The main reason I have not yet put any of this into existence, is that
the library API changes might break existing makefiles which where
relying on the previous (even documented) behaviour of
GNUSTEP_LIBRARIES and LIBRARY_INSTALLATION_DIR.  I think by defining a
backward-compatibility deprecated GNUSTEP_LIBRARIES_ROOT (to be the
same as it was before, and the same as the new GNUSTEP_LIBRARIES) we
should minimize damages, for the following reasons:

<note: libobjc is an exception as it uses both
LIBRARY_INSTALLATION_DIR and GNUSTEP_TARGET_LIBRARIES but it's because
it's trying to install outside the library-combo, I don't think any
other libraries do>

LIBRARY_INSTALLATION_DIR was introduced in January 2001, and was
seriously buggy (wasn't creating installation directories) till some
days ago - so I suppose few people if any are using it.

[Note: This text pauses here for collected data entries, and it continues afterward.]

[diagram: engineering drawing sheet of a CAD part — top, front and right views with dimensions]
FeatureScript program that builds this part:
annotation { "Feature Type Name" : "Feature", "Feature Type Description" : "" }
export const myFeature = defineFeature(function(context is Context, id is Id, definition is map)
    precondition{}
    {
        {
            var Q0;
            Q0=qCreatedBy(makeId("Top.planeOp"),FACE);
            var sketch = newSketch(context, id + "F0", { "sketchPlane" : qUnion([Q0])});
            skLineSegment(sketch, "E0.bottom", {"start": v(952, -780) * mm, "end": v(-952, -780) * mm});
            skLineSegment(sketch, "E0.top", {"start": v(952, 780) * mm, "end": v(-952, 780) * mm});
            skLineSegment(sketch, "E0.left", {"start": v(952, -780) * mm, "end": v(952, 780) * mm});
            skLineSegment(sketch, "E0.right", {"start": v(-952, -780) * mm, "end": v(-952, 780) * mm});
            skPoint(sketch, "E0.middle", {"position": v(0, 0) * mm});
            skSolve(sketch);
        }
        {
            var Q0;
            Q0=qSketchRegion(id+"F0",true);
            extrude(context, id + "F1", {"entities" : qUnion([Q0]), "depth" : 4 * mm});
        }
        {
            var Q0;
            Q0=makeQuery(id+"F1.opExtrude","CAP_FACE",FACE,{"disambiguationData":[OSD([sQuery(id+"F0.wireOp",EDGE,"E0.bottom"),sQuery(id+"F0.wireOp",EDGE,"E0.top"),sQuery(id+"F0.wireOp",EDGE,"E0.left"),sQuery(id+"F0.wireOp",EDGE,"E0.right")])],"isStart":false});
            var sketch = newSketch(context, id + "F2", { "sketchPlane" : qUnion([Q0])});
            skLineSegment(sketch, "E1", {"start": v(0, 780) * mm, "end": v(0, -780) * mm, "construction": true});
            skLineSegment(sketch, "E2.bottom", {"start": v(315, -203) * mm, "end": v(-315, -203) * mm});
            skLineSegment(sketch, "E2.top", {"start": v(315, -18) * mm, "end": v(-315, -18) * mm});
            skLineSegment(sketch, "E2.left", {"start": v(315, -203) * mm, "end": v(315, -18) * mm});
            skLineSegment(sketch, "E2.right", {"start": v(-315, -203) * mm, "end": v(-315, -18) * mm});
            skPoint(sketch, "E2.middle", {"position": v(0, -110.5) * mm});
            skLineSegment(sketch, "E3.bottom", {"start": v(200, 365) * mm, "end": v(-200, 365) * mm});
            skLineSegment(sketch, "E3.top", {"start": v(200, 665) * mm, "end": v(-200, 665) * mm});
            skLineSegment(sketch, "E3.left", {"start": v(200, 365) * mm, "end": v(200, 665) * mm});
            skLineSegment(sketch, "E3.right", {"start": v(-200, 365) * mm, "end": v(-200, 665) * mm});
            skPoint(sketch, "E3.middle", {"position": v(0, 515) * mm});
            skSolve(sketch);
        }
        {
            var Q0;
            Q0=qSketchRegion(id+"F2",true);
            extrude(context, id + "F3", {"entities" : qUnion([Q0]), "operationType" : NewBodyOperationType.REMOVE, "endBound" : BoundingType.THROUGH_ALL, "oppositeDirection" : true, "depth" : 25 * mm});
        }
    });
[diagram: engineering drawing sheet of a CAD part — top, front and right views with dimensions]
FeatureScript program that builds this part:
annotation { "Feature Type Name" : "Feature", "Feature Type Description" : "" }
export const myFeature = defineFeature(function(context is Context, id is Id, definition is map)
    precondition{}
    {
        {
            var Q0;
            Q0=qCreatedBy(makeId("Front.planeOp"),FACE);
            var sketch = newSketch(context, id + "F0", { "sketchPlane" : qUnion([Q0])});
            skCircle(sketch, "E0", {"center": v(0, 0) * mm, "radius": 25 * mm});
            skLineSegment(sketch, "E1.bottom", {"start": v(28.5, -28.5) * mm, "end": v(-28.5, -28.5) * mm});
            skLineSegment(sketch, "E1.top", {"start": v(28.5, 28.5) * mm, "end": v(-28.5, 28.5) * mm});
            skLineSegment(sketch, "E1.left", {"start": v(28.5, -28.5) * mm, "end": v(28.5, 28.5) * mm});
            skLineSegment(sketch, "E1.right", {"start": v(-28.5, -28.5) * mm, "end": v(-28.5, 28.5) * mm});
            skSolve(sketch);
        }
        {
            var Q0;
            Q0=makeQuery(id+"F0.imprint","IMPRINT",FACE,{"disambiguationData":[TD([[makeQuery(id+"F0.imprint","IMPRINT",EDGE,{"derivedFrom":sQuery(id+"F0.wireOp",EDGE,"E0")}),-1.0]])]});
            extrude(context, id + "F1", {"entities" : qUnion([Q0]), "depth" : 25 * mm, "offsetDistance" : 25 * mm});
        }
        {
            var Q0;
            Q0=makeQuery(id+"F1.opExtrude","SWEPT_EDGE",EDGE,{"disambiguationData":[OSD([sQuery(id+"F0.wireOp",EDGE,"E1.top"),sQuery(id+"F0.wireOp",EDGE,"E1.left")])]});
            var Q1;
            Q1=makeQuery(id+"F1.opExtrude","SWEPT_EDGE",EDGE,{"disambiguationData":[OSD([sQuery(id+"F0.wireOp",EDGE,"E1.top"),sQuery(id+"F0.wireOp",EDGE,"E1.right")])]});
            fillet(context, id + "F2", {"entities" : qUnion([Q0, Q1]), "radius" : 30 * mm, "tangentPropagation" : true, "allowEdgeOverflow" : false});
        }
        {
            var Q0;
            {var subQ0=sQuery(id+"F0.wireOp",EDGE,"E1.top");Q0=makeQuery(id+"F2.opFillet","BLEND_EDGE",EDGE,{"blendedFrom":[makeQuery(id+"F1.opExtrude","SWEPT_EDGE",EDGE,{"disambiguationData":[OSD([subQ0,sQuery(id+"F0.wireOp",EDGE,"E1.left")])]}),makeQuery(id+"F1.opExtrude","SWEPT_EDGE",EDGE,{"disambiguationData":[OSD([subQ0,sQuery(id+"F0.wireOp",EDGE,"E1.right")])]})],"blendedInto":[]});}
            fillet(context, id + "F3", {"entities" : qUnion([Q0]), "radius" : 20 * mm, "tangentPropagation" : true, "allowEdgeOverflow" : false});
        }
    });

GNUSTEP_LIBRARIES_ROOT would still be there using the
backward-compatibility definition.

GNUSTEP_TARGET_LIBRARIES and GNUSTEP_LIBRARIES - I don't think these
are used anywhere.

Because we have introduced variables representing gnustep-make
versions, if we raise the version numbers after the backwards
incompatible changes, as a last resort makefiles can still be written
which run both on old systems than on new, they simply need to check
GNUSTEP_MAKE_VERSION and include different code according to that.